(What the exercise asks): In the entries below, find every line holding the string "Data" and collect it.

Source texts of formatted documents
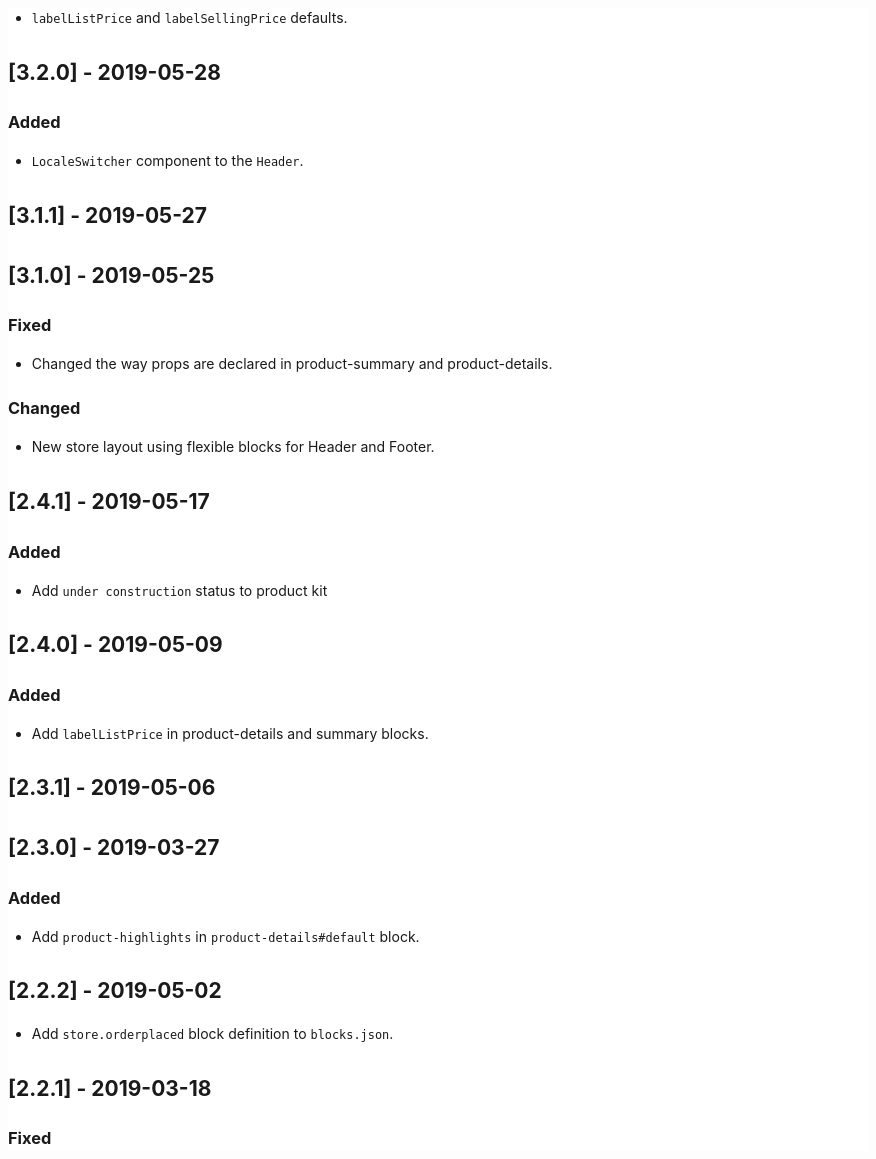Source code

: - `labelListPrice` and `labelSellingPrice` defaults.

## [3.2.0] - 2019-05-28

### Added

- `LocaleSwitcher` component to the `Header`.

## [3.1.1] - 2019-05-27

## [3.1.0] - 2019-05-25

### Fixed

- Changed the way props are declared in product-summary and product-details.

### Changed

- New store layout using flexible blocks for Header and Footer.

## [2.4.1] - 2019-05-17

### Added

- Add `under construction` status to product kit

## [2.4.0] - 2019-05-09

### Added

- Add `labelListPrice` in product-details and summary blocks.

## [2.3.1] - 2019-05-06

## [2.3.0] - 2019-03-27

### Added

- Add `product-highlights` in `product-details#default` block.

## [2.2.2] - 2019-05-02

- Add `store.orderplaced` block definition to `blocks.json`.

## [2.2.1] - 2019-03-18

### Fixed
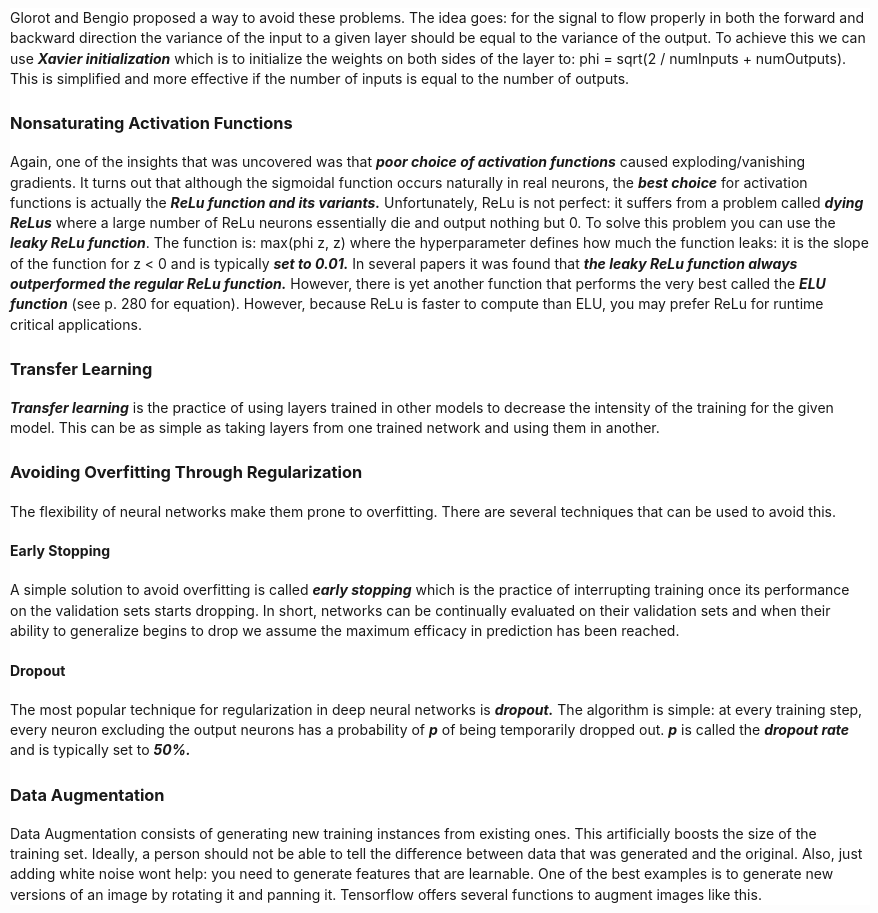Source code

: Glorot and Bengio proposed a way to avoid these problems. The idea goes: for the signal to flow properly in both the forward and backward direction the variance of the input to a given layer should be equal to the variance of the output. To achieve this we can use ***Xavier initialization*** which is to initialize the weights on both sides of the layer to: phi = sqrt(2 / numInputs + numOutputs). This is simplified and more effective if the number of inputs is equal to the number of outputs.

### Nonsaturating Activation Functions

Again, one of the insights that was uncovered was that ***poor choice of activation functions*** caused exploding/vanishing gradients. It turns out that although the sigmoidal function occurs naturally in real neurons, the ***best choice*** for activation functions is actually the ***ReLu function and its variants.*** Unfortunately, ReLu is not perfect: it suffers from a problem called ***dying ReLus***  where a large number of ReLu neurons essentially die and output nothing but 0. To solve this problem you can use the ***leaky ReLu function***. The function is: max(phi z, z) where the hyperparameter defines how much the function leaks: it is the slope of the function for z < 0 and is typically ***set to 0.01.*** In several papers it was found that ***the leaky ReLu function always outperformed the regular ReLu function.*** However, there is yet another function that performs the very best called the ***ELU function*** (see p. 280 for equation). However, because ReLu is faster to compute than ELU, you may prefer ReLu for runtime critical applications. 

### Transfer Learning

***Transfer learning*** is the practice of using layers trained in other models to decrease the intensity of the training for the given model. This can be as simple as taking layers from one trained network and using them in another. 

### Avoiding Overfitting Through Regularization

The flexibility of neural networks make them prone to overfitting. There are several techniques that can be used to avoid this.

#### Early Stopping

A simple solution to avoid overfitting is called ***early stopping*** which is the practice of interrupting training once its performance on the validation sets starts dropping. In short, networks can be continually evaluated on their validation sets and when their ability to generalize begins to drop we assume the maximum efficacy in prediction has been reached.

#### Dropout

The most popular technique for regularization in deep neural networks is ***dropout.*** The algorithm is simple: at every training step, every neuron excluding the output neurons has a probability of ***p*** of being temporarily dropped out. ***p*** is called the ***dropout rate*** and is typically set to ***50%.*** 

### Data Augmentation

Data Augmentation consists of generating new training instances from existing ones. This artificially boosts the size of the training set. Ideally, a person should not be able to tell the difference between data that was generated and the original. Also, just adding white noise wont help: you need to generate features that are learnable. One of the best examples is to generate new versions of an image by rotating it and panning it. Tensorflow offers several functions to augment images like this.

(Exercise result):
### Data Augmentation
Data Augmentation consists of generating new training instances from existing ones. This artificially boosts the size of the training set. Ideally, a person should not be able to tell the difference between data that was generated and the original. Also, just adding white noise wont help: you need to generate features that are learnable. One of the best examples is to generate new versions of an image by rotating it and panning it. Tensorflow offers several functions to augment images like this.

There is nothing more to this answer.